**Data**
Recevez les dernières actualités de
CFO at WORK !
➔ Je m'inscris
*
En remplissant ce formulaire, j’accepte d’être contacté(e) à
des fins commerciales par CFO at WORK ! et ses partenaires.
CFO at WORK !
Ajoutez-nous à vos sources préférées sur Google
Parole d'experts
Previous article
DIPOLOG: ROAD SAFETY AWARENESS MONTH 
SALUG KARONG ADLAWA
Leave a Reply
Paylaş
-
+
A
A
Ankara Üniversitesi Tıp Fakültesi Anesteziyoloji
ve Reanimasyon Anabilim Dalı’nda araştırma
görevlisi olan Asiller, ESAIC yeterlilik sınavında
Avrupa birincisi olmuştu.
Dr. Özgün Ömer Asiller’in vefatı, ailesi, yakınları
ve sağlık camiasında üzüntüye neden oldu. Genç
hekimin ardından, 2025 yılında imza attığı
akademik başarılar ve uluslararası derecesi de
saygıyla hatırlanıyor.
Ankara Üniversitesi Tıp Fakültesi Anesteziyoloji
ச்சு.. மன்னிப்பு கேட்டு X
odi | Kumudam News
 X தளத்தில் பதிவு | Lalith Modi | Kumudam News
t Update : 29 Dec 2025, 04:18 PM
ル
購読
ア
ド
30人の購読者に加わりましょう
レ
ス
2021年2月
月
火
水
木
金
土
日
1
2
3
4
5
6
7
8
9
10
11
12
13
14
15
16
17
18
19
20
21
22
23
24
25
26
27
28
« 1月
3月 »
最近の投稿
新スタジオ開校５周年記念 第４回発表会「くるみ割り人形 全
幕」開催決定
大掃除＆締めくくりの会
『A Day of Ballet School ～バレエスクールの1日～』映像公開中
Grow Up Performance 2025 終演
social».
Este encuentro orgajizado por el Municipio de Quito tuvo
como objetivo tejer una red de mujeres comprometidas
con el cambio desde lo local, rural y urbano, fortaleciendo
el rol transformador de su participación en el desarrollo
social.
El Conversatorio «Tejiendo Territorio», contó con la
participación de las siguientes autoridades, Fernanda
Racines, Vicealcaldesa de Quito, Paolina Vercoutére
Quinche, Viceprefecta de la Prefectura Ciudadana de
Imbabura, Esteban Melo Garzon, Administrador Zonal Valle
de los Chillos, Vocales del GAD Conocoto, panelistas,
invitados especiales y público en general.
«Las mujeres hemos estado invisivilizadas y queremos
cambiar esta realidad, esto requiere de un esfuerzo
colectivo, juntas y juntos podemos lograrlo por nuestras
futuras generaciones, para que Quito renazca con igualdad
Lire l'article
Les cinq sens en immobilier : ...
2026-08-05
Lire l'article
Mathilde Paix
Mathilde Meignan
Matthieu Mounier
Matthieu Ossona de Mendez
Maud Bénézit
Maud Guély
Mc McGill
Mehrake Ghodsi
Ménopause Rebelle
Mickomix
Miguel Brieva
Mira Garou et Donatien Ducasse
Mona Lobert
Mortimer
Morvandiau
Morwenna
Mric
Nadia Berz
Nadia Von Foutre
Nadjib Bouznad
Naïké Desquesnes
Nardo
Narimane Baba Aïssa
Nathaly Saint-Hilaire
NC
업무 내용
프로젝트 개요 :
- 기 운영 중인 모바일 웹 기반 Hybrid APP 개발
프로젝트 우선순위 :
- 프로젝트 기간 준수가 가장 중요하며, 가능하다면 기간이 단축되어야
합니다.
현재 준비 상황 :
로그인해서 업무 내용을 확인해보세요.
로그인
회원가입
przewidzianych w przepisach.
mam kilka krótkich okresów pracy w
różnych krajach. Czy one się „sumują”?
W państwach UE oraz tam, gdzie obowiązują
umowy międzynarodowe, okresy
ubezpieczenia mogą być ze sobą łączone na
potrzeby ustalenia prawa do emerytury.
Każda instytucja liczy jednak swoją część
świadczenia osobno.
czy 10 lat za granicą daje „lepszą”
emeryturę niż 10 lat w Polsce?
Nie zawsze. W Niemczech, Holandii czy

**Exercise description**
Turn all the text in the data above into a numbered list with one line per item, leaving out any blank lines.

**Answer for the task**
1. Recevez les dernières actualités de
2. CFO at WORK !
3. ➔ Je m'inscris
4. *
5. En remplissant ce formulaire, j’accepte d’être contacté(e) à
6. des fins commerciales par CFO at WORK ! et ses partenaires.
7. CFO at WORK !
8. Ajoutez-nous à vos sources préférées sur Google
9. Parole d'experts
10. Previous article
11. DIPOLOG: ROAD SAFETY AWARENESS MONTH 
12. SALUG KARONG ADLAWA
13. Leave a Reply
14. Paylaş
15. -
16. +
17. A
18. A
19. Ankara Üniversitesi Tıp Fakültesi Anesteziyoloji
20. ve Reanimasyon Anabilim Dalı’nda araştırma
21. görevlisi olan Asiller, ESAIC yeterlilik sınavında
22. Avrupa birincisi olmuştu.
23. Dr. Özgün Ömer Asiller’in vefatı, ailesi, yakınları
24. ve sağlık camiasında üzüntüye neden oldu. Genç
25. hekimin ardından, 2025 yılında imza attığı
26. akademik başarılar ve uluslararası derecesi de
27. saygıyla hatırlanıyor.
28. Ankara Üniversitesi Tıp Fakültesi Anesteziyoloji
29. ச்சு.. மன்னிப்பு கேட்டு X
30. odi | Kumudam News
31.  X தளத்தில் பதிவு | Lalith Modi | Kumudam News
32. t Update : 29 Dec 2025, 04:18 PM
33. ル
34. 購読
35. ア
36. ド
37. 30人の購読者に加わりましょう
38. レ
39. ス
40. 2021年2月
41. 月
42. 火
43. 水
44. 木
45. 金
46. 土
47. 日
48. 1
49. 2
50. 3
51. 4
52. 5
53. 6
54. 7
55. 8
56. 9
57. 10
58. 11
59. 12
60. 13
61. 14
62. 15
63. 16
64. 17
65. 18
66. 19
67. 20
68. 21
69. 22
70. 23
71. 24
72. 25
73. 26
74. 27
75. 28
76. « 1月
77. 3月 »
78. 最近の投稿
79. 新スタジオ開校５周年記念 第４回発表会「くるみ割り人形 全
80. 幕」開催決定
81. 大掃除＆締めくくりの会
82. 『A Day of Ballet School ～バレエスクールの1日～』映像公開中
83. Grow Up Performance 2025 終演
84. social».
85. Este encuentro orgajizado por el Municipio de Quito tuvo
86. como objetivo tejer una red de mujeres comprometidas
87. con el cambio desde lo local, rural y urbano, fortaleciendo
88. el rol transformador de su participación en el desarrollo
89. social.
90. El Conversatorio «Tejiendo Territorio», contó con la
91. participación de las siguientes autoridades, Fernanda
92. Racines, Vicealcaldesa de Quito, Paolina Vercoutére
93. Quinche, Viceprefecta de la Prefectura Ciudadana de
94. Imbabura, Esteban Melo Garzon, Administrador Zonal Valle
95. de los Chillos, Vocales del GAD Conocoto, panelistas,
96. invitados especiales y público en general.
97. «Las mujeres hemos estado invisivilizadas y queremos
98. cambiar esta realidad, esto requiere de un esfuerzo
99. colectivo, juntas y juntos podemos lograrlo por nuestras
100. futuras generaciones, para que Quito renazca con igualdad
101. Lire l'article
102. Les cinq sens en immobilier : ...
103. 2026-08-05
104. Lire l'article
105. Mathilde Paix
106. Mathilde Meignan
107. Matthieu Mounier
108. Matthieu Ossona de Mendez
109. Maud Bénézit
110. Maud Guély
111. Mc McGill
112. Mehrake Ghodsi
113. Ménopause Rebelle
114. Mickomix
115. Miguel Brieva
116. Mira Garou et Donatien Ducasse
117. Mona Lobert
118. Mortimer
119. Morvandiau
120. Morwenna
121. Mric
122. Nadia Berz
123. Nadia Von Foutre
124. Nadjib Bouznad
125. Naïké Desquesnes
126. Nardo
127. Narimane Baba Aïssa
128. Nathaly Saint-Hilaire
129. NC
130. 업무 내용
131. 프로젝트 개요 :
132. - 기 운영 중인 모바일 웹 기반 Hybrid APP 개발
133. 프로젝트 우선순위 :
134. - 프로젝트 기간 준수가 가장 중요하며, 가능하다면 기간이 단축되어야
135. 합니다.
136. 현재 준비 상황 :
137. 로그인해서 업무 내용을 확인해보세요.
138. 로그인
139. 회원가입
140. przewidzianych w przepisach.
141. mam kilka krótkich okresów pracy w
142. różnych krajach. Czy one się „sumują”?
143. W państwach UE oraz tam, gdzie obowiązują
144. umowy międzynarodowe, okresy
145. ubezpieczenia mogą być ze sobą łączone na
146. potrzeby ustalenia prawa do emerytury.
147. Każda instytucja liczy jednak swoją część
148. świadczenia osobno.
149. czy 10 lat za granicą daje „lepszą”
150. emeryturę niż 10 lat w Polsce?
151. Nie zawsze. W Niemczech, Holandii czy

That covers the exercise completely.